Therapy-educated mesenchymal stem cells enrich for tumor initiating cells
Michael Timaner, Nitzan Letko-Khait, Ruslana Kotsofruk, Madeleine Benguigui, Ofrat Beyar-Katz, Chen Rachman-Tzemach, Ziv Raviv, Tomer Bronshtein, Marcelle Machluf, Yuval ShakedCancer Research2018
Stromal cells residing in the tumor microenvironment contribute to the development of therapy resistance. Here we show that chemotherapy-educated mesenchymal stem cells (MSCs) promote therapy resistance via crosstalk with tumor-initiating cells (TICs), a resistant tumor cell subset that initiates tumorigenesis and metastasis. In response to gemcitabine chemotherapy, MSCs colonized pancreatic adenocarcinomas in large numbers and resided in close proximity to TICs. Furthermore, gemcitabine-educated MSCs promoted the enrichment of TICs in vitro and enhance tumor growth in vivo. These effects were dependent on the secretion of CXCL10 by gemcitabine-educated MSCs and subsequent activation of the CXCL10-CXCR3 axis in TICs.

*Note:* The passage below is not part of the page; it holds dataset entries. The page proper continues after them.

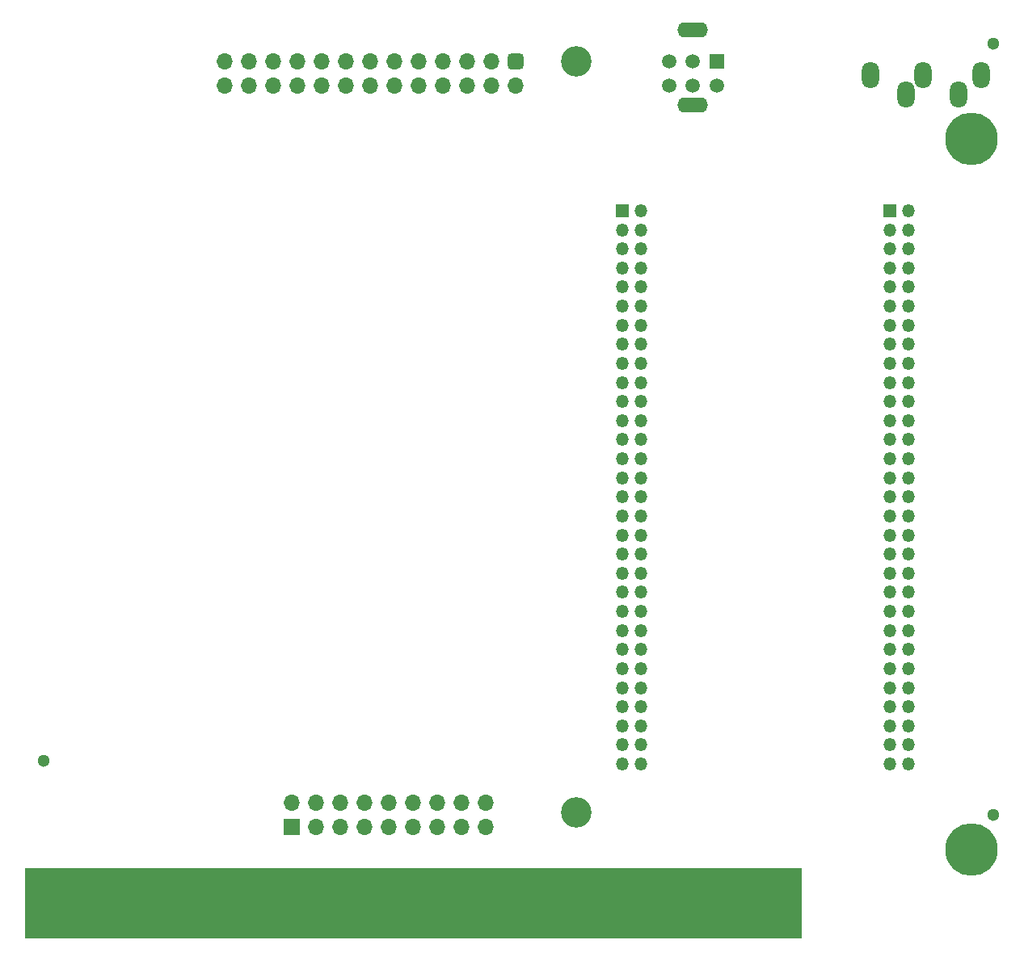
<source format=gbr>
%TF.GenerationSoftware,KiCad,Pcbnew,7.0.6-0*%
%TF.CreationDate,2023-07-28T22:27:15-06:00*%
%TF.ProjectId,ISA adapter,49534120-6164-4617-9074-65722e6b6963,rev?*%
%TF.SameCoordinates,Original*%
%TF.FileFunction,Soldermask,Bot*%
%TF.FilePolarity,Negative*%
%FSLAX46Y46*%
G04 Gerber Fmt 4.6, Leading zero omitted, Abs format (unit mm)*
G04 Created by KiCad (PCBNEW 7.0.6-0) date 2023-07-28 22:27:15*
%MOMM*%
%LPD*%
G01*
G04 APERTURE LIST*
G04 Aperture macros list*
%AMRoundRect*
0 Rectangle with rounded corners*
0 $1 Rounding radius*
0 $2 $3 $4 $5 $6 $7 $8 $9 X,Y pos of 4 corners*
0 Add a 4 corners polygon primitive as box body*
4,1,4,$2,$3,$4,$5,$6,$7,$8,$9,$2,$3,0*
0 Add four circle primitives for the rounded corners*
1,1,$1+$1,$2,$3*
1,1,$1+$1,$4,$5*
1,1,$1+$1,$6,$7*
1,1,$1+$1,$8,$9*
0 Add four rect primitives between the rounded corners*
20,1,$1+$1,$2,$3,$4,$5,0*
20,1,$1+$1,$4,$5,$6,$7,0*
20,1,$1+$1,$6,$7,$8,$9,0*
20,1,$1+$1,$8,$9,$2,$3,0*%
G04 Aperture macros list end*
%ADD10C,0.100000*%
%ADD11C,1.500000*%
%ADD12R,1.500000X1.500000*%
%ADD13O,3.200000X1.600000*%
%ADD14R,1.524000X6.248400*%
%ADD15O,1.800000X2.800000*%
%ADD16C,1.300000*%
%ADD17C,3.200000*%
%ADD18RoundRect,0.425000X-0.425000X0.425000X-0.425000X-0.425000X0.425000X-0.425000X0.425000X0.425000X0*%
%ADD19O,1.700000X1.700000*%
%ADD20C,5.500000*%
%ADD21R,1.350000X1.350000*%
%ADD22O,1.350000X1.350000*%
%ADD23R,1.700000X1.700000*%
G04 APERTURE END LIST*
D10*
X197802500Y-136207500D02*
X116522500Y-136207500D01*
X116522500Y-128905000D01*
X197802500Y-128905000D01*
X197802500Y-136207500D01*
G36*
X197802500Y-136207500D02*
G01*
X116522500Y-136207500D01*
X116522500Y-128905000D01*
X197802500Y-128905000D01*
X197802500Y-136207500D01*
G37*
D11*
%TO.C,RV1*%
X189000000Y-46880000D03*
X186500000Y-46880000D03*
X184000000Y-46880000D03*
D12*
X189000000Y-44380000D03*
D11*
X186500000Y-44380000D03*
X184000000Y-44380000D03*
D13*
X186500000Y-48937000D03*
X186500000Y-41063000D03*
%TD*%
D14*
%TO.C,J3*%
X195262500Y-132092700D03*
X192722500Y-132092700D03*
X190182500Y-132092700D03*
X187642500Y-132092700D03*
X185102500Y-132092700D03*
X182562500Y-132092700D03*
X180022500Y-132092700D03*
X177482500Y-132092700D03*
X174942500Y-132092700D03*
X172402500Y-132092700D03*
X169862500Y-132092700D03*
X167322500Y-132092700D03*
X164782500Y-132092700D03*
X162242500Y-132092700D03*
X159702500Y-132092700D03*
X157162500Y-132092700D03*
X154622500Y-132092700D03*
X152082500Y-132092700D03*
X149542500Y-132092700D03*
X147002500Y-132092700D03*
X144462500Y-132092700D03*
X141922500Y-132092700D03*
X139382500Y-132092700D03*
X136842500Y-132092700D03*
X134302500Y-132092700D03*
X131762500Y-132092700D03*
X129222500Y-132092700D03*
X126682500Y-132092700D03*
X124142500Y-132092700D03*
X121602500Y-132092700D03*
X119062500Y-132092700D03*
%TD*%
D15*
%TO.C,J6*%
X208800000Y-47800000D03*
X210600000Y-45800000D03*
X216700000Y-45800000D03*
X214300000Y-47800000D03*
X205100000Y-45800000D03*
%TD*%
D16*
%TO.C,JLCTOOL2*%
X218000000Y-42500000D03*
%TD*%
D17*
%TO.C,J5*%
X174250000Y-44360000D03*
X174250000Y-123100000D03*
D18*
X167900000Y-44360000D03*
D19*
X167900000Y-46900000D03*
X165360000Y-44360000D03*
X165360000Y-46900000D03*
X162820000Y-44360000D03*
X162820000Y-46900000D03*
X160280000Y-44360000D03*
X160280000Y-46900000D03*
X157740000Y-44360000D03*
X157740000Y-46900000D03*
X155200000Y-44360000D03*
X155200000Y-46900000D03*
X152660000Y-44360000D03*
X152660000Y-46900000D03*
X150120000Y-44360000D03*
X150120000Y-46900000D03*
X147580000Y-44360000D03*
X147580000Y-46900000D03*
X145040000Y-44360000D03*
X145040000Y-46900000D03*
X142500000Y-44360000D03*
X142500000Y-46900000D03*
X139960000Y-44360000D03*
X139960000Y-46900000D03*
X137420000Y-44360000D03*
X137420000Y-46900000D03*
%TD*%
D16*
%TO.C,JLCTOOL1*%
X218000000Y-123300000D03*
%TD*%
D20*
%TO.C,H1*%
X215658700Y-52500000D03*
%TD*%
D21*
%TO.C,J1*%
X179100000Y-60000000D03*
D22*
X181100000Y-60000000D03*
X179100000Y-62000000D03*
X181100000Y-62000000D03*
X179100000Y-64000000D03*
X181100000Y-64000000D03*
X179100000Y-66000000D03*
X181100000Y-66000000D03*
X179100000Y-68000000D03*
X181100000Y-68000000D03*
X179100000Y-70000000D03*
X181100000Y-70000000D03*
X179100000Y-72000000D03*
X181100000Y-72000000D03*
X179100000Y-74000000D03*
X181100000Y-74000000D03*
X179100000Y-76000000D03*
X181100000Y-76000000D03*
X179100000Y-78000000D03*
X181100000Y-78000000D03*
X179100000Y-80000000D03*
X181100000Y-80000000D03*
X179100000Y-82000000D03*
X181100000Y-82000000D03*
X179100000Y-84000000D03*
X181100000Y-84000000D03*
X179100000Y-86000000D03*
X181100000Y-86000000D03*
X179100000Y-88000000D03*
X181100000Y-88000000D03*
X179100000Y-90000000D03*
X181100000Y-90000000D03*
X179100000Y-92000000D03*
X181100000Y-92000000D03*
X179100000Y-94000000D03*
X181100000Y-94000000D03*
X179100000Y-96000000D03*
X181100000Y-96000000D03*
X179100000Y-98000000D03*
X181100000Y-98000000D03*
X179100000Y-100000000D03*
X181100000Y-100000000D03*
X179100000Y-102000000D03*
X181100000Y-102000000D03*
X179100000Y-104000000D03*
X181100000Y-104000000D03*
X179100000Y-106000000D03*
X181100000Y-106000000D03*
X179100000Y-108000000D03*
X181100000Y-108000000D03*
X179100000Y-110000000D03*
X181100000Y-110000000D03*
X179100000Y-112000000D03*
X181100000Y-112000000D03*
X179100000Y-114000000D03*
X181100000Y-114000000D03*
X179100000Y-116000000D03*
X181100000Y-116000000D03*
X179100000Y-118000000D03*
X181100000Y-118000000D03*
%TD*%
D16*
%TO.C,JLCTOOL2*%
X118500000Y-117700000D03*
%TD*%
D21*
%TO.C,J2*%
X207100000Y-60000000D03*
D22*
X209100000Y-60000000D03*
X207100000Y-62000000D03*
X209100000Y-62000000D03*
X207100000Y-64000000D03*
X209100000Y-64000000D03*
X207100000Y-66000000D03*
X209100000Y-66000000D03*
X207100000Y-68000000D03*
X209100000Y-68000000D03*
X207100000Y-70000000D03*
X209100000Y-70000000D03*
X207100000Y-72000000D03*
X209100000Y-72000000D03*
X207100000Y-74000000D03*
X209100000Y-74000000D03*
X207100000Y-76000000D03*
X209100000Y-76000000D03*
X207100000Y-78000000D03*
X209100000Y-78000000D03*
X207100000Y-80000000D03*
X209100000Y-80000000D03*
X207100000Y-82000000D03*
X209100000Y-82000000D03*
X207100000Y-84000000D03*
X209100000Y-84000000D03*
X207100000Y-86000000D03*
X209100000Y-86000000D03*
X207100000Y-88000000D03*
X209100000Y-88000000D03*
X207100000Y-90000000D03*
X209100000Y-90000000D03*
X207100000Y-92000000D03*
X209100000Y-92000000D03*
X207100000Y-94000000D03*
X209100000Y-94000000D03*
X207100000Y-96000000D03*
X209100000Y-96000000D03*
X207100000Y-98000000D03*
X209100000Y-98000000D03*
X207100000Y-100000000D03*
X209100000Y-100000000D03*
X207100000Y-102000000D03*
X209100000Y-102000000D03*
X207100000Y-104000000D03*
X209100000Y-104000000D03*
X207100000Y-106000000D03*
X209100000Y-106000000D03*
X207100000Y-108000000D03*
X209100000Y-108000000D03*
X207100000Y-110000000D03*
X209100000Y-110000000D03*
X207100000Y-112000000D03*
X209100000Y-112000000D03*
X207100000Y-114000000D03*
X209100000Y-114000000D03*
X207100000Y-116000000D03*
X209100000Y-116000000D03*
X207100000Y-118000000D03*
X209100000Y-118000000D03*
%TD*%
D23*
%TO.C,J4*%
X144450000Y-124600000D03*
D19*
X144450000Y-122060000D03*
X146990000Y-124600000D03*
X146990000Y-122060000D03*
X149530000Y-124600000D03*
X149530000Y-122060000D03*
X152070000Y-124600000D03*
X152070000Y-122060000D03*
X154610000Y-124600000D03*
X154610000Y-122060000D03*
X157150000Y-124600000D03*
X157150000Y-122060000D03*
X159690000Y-124600000D03*
X159690000Y-122060000D03*
X162230000Y-124600000D03*
X162230000Y-122060000D03*
X164770000Y-124600000D03*
X164770000Y-122060000D03*
%TD*%
D20*
%TO.C,H2*%
X215658700Y-127008000D03*
%TD*%
M02*

</source>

In an orthotopic pancreatic tumor model, targeting TICs using nano-vesicles (called nano-ghosts) derived from MSC membranes and loaded with a CXCR3 antagonist enhanced therapy outcome and delayed tumor re-growth when administered in combination with gemcitabine. Overall, our results establish a mechanism through which MSCs promote chemoresistance, and propose a novel drug delivery system to target TICs and overcome this resistance.